Questions to answer =>
A - Please summarize the conclusions on Tagetes minuta L. in two sentences.
B - Answer these questions from the discussion of Tagetes minuta L.:
(i) Which model was used to simulate the plant's potential future distribution in the Tibet Autonomous Region?
(ii) How does the Tibet Autonomous Region mainly control the plant at present?
(iii) What product does the text suggest adding the herb to?

Extracted text =>
8 Discussion and conclusions

This paper briefly describes the botanical characteristics, origin and distribution of Tagetes minuta L. and discusses the findings on the reasons for the development and naturalization of the plant in the Southeast Tibet Autonomous Region. From the perspective of invasion ecology, the invasion mechanism that enables its rapid expansion is analyzed by exploring its unique biological characteristics. Based on previous studies and using the MaxEnt model to simulate the potential future distribution of this plant in the Tibet Autonomous Region, it can be found that this species can further expand its distribution under the influence of climate change. Such an invasive species may threaten the security of the plateau ecosystem in the future. However, the basic situation investigation on the biological and physiological-ecological characteristics of the invasion of Tagetes minuta L., whether it causes an ecological disturbance, and its harm in China is far from adequate. Relevant prevention and management strategies are lacking. Whether the invasion of exotic plants can be successful depends largely on the degree of attention and the prevention and control measures taken. Research on Tagetes minuta L. should be started as soon as possible.
Since Tagetes minuta L. has a long history of research abroad and is considered a resourceful cash crop by many countries, this paper reviews its rich economic value. Therefore, the resource utilization of this plant in China is a natural and effective prevention and management measure. At present, for the prevention and control of this plant, the Tibet Autonomous Region mainly adopts administrative measures to mobilize villagers to manage the plant by physical elimination methods such as excision. Experimental studies conducted in China have not proposed systematic and effective chemical and biological prevention and control methods. Therefore, considering the economic characteristics of this species and foreign experience, we suggest adding this herb to the production of Tibetan incense as an aromatic plant, which can not only solve the problem of insufficient supply of raw materials for Tibetan incense but also control the disorderly expansion of plant populations.

Record excerpts =>
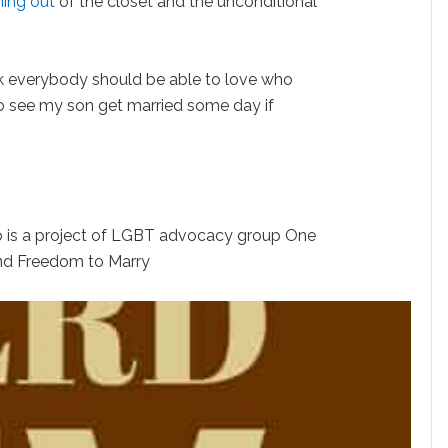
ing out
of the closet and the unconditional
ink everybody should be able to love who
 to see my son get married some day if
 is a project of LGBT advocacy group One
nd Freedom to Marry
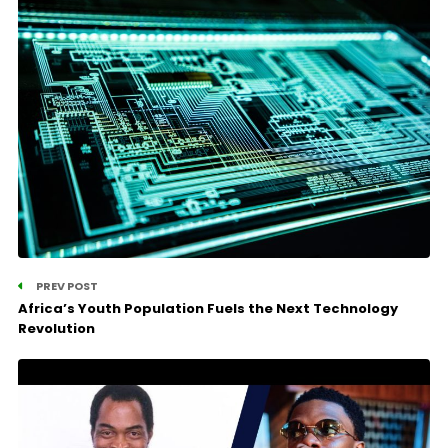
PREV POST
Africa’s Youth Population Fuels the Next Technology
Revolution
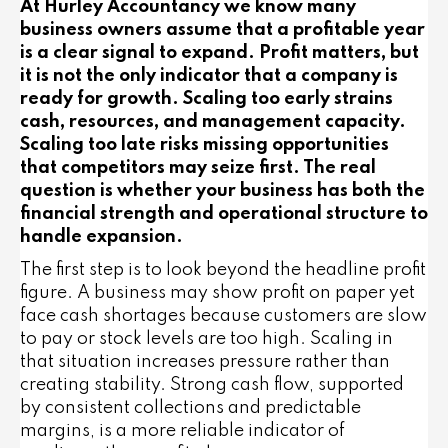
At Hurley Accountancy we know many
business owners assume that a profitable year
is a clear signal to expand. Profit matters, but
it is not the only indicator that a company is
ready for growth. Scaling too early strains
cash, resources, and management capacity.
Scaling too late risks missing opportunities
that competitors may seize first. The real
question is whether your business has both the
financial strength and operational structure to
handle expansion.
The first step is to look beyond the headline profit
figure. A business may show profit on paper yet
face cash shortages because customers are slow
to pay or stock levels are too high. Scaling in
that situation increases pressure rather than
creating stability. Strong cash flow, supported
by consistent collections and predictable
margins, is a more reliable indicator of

==

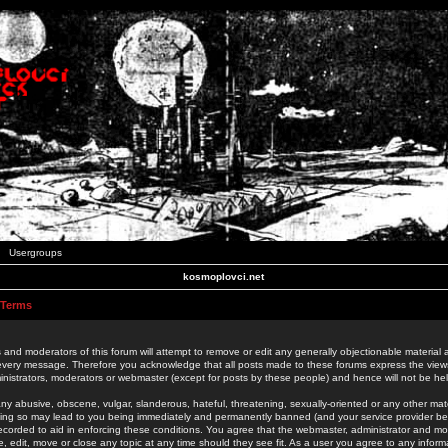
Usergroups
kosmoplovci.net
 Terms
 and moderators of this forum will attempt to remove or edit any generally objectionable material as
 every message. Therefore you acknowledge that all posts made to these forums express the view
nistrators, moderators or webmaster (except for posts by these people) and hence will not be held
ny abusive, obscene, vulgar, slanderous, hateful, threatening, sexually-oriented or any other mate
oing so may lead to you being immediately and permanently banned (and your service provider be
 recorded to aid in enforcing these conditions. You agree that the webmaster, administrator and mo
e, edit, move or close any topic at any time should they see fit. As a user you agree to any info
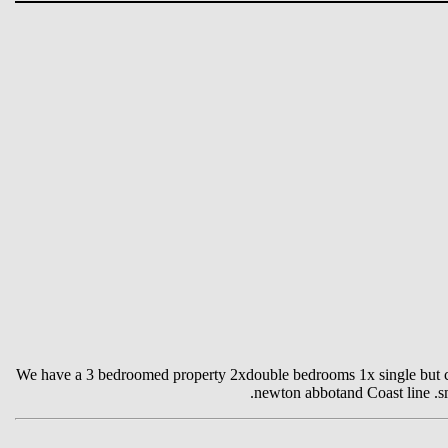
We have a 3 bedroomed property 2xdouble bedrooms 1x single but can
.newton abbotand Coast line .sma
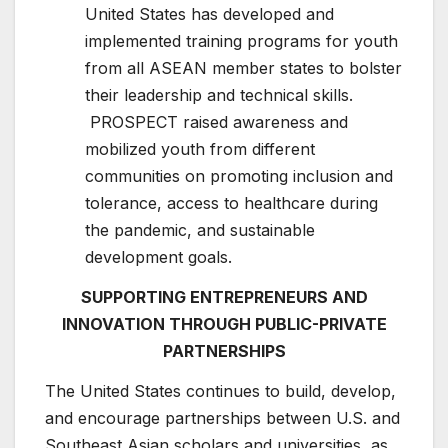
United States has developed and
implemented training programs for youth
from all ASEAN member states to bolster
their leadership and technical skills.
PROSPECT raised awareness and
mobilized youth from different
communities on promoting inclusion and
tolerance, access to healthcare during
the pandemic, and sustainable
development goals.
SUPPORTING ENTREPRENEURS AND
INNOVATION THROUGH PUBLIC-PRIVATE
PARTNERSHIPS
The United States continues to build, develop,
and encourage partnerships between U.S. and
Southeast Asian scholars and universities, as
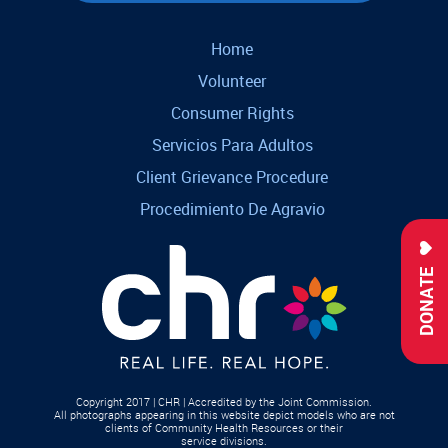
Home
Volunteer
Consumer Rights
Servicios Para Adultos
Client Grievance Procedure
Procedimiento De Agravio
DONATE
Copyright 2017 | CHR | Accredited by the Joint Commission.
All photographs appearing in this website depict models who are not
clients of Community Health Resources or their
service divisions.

Outputs by task =>
A - Modeling with MaxEnt indicates that Tagetes minuta L. can expand its range in the Tibet Autonomous Region under climate change and may threaten the plateau ecosystem. Research on it and management strategies are lacking, so the text urges prompt study and suggests adding the herb to Tibetan incense production, which would both supply raw materials and control its spread.

B -
(i) The MaxEnt model.
(ii) Through administrative measures that mobilize villagers to remove the plant physically, for example by excision.
(iii) Tibetan incense, as an aromatic plant.